**Data excerpts**
- Opening Delimiter -
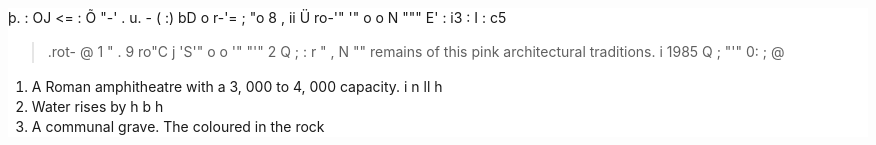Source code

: þ. :
OJ
<= :
Õ
"-'
. 
u. -
( :)
bD
o
r-'= ;
"o
8
, ii
Ü
ro-'"
'"
o
o
N
"""
E' : i3
: I :
c5
>.rot-
&commat;
1
"
. 9
ro"C
j
'S'"
o
o
'"
"'"
2
Q ;
: r
"
>,
N
""
remains of this 
pink 
architectural traditions.
i 1985
Q ;
"'"
0:
 ;
&commat;
1. A Roman
amphitheatre with a
3, 000 to 4, 000
 capacity.
 i n 
ll h
3. Water rises by
h b
h
4. A communal grave.
The coloured
in the rock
- Closing Delimiter -
**Try it**
Copy out every line above without change, dropping the pictures.

**Response**
Source code

: þ. :
OJ
<= :
Õ
"-'
. 
u. -
( :)
bD
o
r-'= ;
"o
8
, ii
Ü
ro-'"
'"
o
o
N
"""
E' : i3
: I :
c5
>.rot-
&commat;
1
"
. 9
ro"C
j
'S'"
o
o
'"
"'"
2
Q ;
: r
"
>,
N
""
remains of this 
pink 
architectural traditions.
i 1985
Q ;
"'"
0:
 ;
&commat;
1. A Roman
amphitheatre with a
3, 000 to 4, 000
 capacity.
 i n 
ll h
3. Water rises by
h b
h
4. A communal grave.
The coloured
in the rock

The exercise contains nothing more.